The course kick started a whole new means of expression for me. I wanted to learn to watercolor so that I could bring life to architectural/ industrial design drawings that I had prior been working on on the computer. Jun taught me the skills I was looking for in this workshop, which I now use on a daily basis in my career. In terms of the experience of the workshop-the word heaven does not suffice. You hop from one unimaginably beautiful spot to the next painting the scenery of a very special island. Monasteries in the hills, expansive vistas, boats by the water, rocky landscapes, and white stucco villas were all inspiring places to learn the craft of water coloring. Time spent in class learning technique and skill adds a perfect balance to the experience. You land at the end of each day feeling fulfilled by the people you have spent time with, proud of the things you halearned, and inspired by this paradise."
-Lily Barberich www.cargocollective.com/lilybarberich
"The philosophy of the Aegean Center is that art can be taught. This concept has lost a lot of traction in conceptual art. I remember someone asking Jun [and I paraphrase] "What will you not let anything stand in the way of?" and the answer [not paraphrased], "I want to do anything that helps me be the best artist I can be". For Jun, mastering teaching is part of mastering his art; studying with Jun again after four years I was impressed that he pushes himself to live constantly on the edge of his skill.
At Jun's invitation, everyone in the class was equal parts disciple and teacher. The hours we spent painting were hours dedicated not to a hobby but to something we were, at least for those weeks, devoted to for our whole lives. By the end beginners and intermediate students alike deftly applied accurate perspective, a sense of form and light, and especially developed layers and richness of paint. Jun emphasized the last because it is rare in watercolor.
We spent long afternoons in the landscape I once called only white and blue - particularity unforgiving after Italy's chiaroscuro. Now, I thought of the landscape as a complex mixture of yellow ochre, burnt sienna and ultramarine. I wanted to articulate those beautiful tones on my paper.
Our conversations about color extended to our dinner in Lefkes, the original Parian hill town. From the taverna there, looking over the platia and church decorated with primary yellow and blue flags for a festival, we watched the hill turn from yellow ochre to warm grey and then to neutral density (a term borrowed from John's digital photographers); a combination of primary colors creating a neutral tone I am convinced is Paros' secret imprimatura. All the while, we talked about how we would mix the colors.

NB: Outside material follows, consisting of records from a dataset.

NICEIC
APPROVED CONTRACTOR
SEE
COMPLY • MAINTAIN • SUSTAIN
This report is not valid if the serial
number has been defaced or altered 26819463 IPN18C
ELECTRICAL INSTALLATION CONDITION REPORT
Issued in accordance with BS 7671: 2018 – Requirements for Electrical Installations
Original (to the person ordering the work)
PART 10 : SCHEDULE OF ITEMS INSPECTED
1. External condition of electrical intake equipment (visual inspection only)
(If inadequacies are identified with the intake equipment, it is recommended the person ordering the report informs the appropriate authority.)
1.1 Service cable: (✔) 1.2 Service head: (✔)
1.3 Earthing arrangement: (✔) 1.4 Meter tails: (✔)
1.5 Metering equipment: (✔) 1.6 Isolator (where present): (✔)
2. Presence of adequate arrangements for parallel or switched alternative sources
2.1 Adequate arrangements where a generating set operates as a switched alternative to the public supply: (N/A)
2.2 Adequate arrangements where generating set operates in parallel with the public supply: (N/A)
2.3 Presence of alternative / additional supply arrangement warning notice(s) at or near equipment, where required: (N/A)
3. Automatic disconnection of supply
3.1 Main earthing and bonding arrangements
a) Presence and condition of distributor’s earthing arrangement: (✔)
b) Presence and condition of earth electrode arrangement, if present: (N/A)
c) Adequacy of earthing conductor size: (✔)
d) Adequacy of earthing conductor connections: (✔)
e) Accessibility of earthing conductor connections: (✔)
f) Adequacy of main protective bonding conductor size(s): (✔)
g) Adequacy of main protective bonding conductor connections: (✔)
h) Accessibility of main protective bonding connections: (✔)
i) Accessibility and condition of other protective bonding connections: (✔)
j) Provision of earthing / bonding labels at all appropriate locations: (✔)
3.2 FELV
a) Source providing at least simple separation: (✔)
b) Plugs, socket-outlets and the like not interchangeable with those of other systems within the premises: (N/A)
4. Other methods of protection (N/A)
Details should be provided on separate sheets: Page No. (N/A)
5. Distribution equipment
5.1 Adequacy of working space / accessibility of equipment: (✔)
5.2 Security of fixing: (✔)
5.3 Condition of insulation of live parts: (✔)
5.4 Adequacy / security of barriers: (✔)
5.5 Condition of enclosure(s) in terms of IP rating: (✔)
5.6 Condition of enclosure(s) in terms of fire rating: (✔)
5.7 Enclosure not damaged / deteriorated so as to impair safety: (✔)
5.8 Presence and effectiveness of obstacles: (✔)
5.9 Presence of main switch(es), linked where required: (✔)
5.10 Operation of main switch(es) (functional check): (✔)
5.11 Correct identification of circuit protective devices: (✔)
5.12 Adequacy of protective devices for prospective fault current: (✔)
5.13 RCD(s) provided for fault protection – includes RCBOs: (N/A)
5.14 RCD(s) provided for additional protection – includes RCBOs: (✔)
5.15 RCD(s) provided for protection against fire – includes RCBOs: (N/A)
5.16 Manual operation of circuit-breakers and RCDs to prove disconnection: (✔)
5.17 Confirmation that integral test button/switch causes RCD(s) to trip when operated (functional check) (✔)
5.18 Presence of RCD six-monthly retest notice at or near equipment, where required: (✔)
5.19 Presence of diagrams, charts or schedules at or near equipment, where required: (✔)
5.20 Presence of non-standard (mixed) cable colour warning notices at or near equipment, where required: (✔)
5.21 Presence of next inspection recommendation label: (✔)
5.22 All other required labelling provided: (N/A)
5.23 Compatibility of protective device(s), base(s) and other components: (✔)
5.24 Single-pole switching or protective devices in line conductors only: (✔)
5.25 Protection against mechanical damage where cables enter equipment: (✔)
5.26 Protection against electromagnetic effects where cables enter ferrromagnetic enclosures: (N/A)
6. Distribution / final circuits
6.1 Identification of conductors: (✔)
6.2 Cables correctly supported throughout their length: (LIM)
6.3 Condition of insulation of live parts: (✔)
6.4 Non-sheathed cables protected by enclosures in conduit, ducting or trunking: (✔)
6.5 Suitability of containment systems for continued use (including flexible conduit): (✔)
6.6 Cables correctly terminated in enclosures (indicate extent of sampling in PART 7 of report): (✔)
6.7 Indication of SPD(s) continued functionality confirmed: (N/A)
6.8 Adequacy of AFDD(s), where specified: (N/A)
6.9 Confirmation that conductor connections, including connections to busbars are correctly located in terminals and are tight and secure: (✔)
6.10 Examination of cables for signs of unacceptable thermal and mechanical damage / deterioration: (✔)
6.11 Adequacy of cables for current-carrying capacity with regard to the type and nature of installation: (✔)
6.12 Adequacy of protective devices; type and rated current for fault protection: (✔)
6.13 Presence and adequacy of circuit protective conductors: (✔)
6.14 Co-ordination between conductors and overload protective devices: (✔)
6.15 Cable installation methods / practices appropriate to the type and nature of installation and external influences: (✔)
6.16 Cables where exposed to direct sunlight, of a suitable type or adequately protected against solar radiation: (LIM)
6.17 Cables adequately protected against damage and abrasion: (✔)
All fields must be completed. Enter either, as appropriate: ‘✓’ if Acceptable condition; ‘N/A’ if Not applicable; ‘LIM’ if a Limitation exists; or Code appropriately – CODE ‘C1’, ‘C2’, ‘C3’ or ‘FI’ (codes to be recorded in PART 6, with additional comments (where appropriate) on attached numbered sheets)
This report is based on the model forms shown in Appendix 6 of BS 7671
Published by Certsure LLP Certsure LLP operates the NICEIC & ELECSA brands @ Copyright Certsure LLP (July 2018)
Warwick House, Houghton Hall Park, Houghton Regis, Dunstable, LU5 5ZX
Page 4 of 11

One day we dodged the light, and painted in the dusky pottery workshop Yria. There, my painting turned into a representation of memory – bowls lifted into an almost philosophical place between form and non–form, and I discovered the real negotiation taking place in me was between fear and wanting to become the best artist I could be. In addition to revisiting, relearning, and learning anew to paint with Jun, I gained something that can be applied both to painting and to poetry: the delicate process of articulating fleeting observations."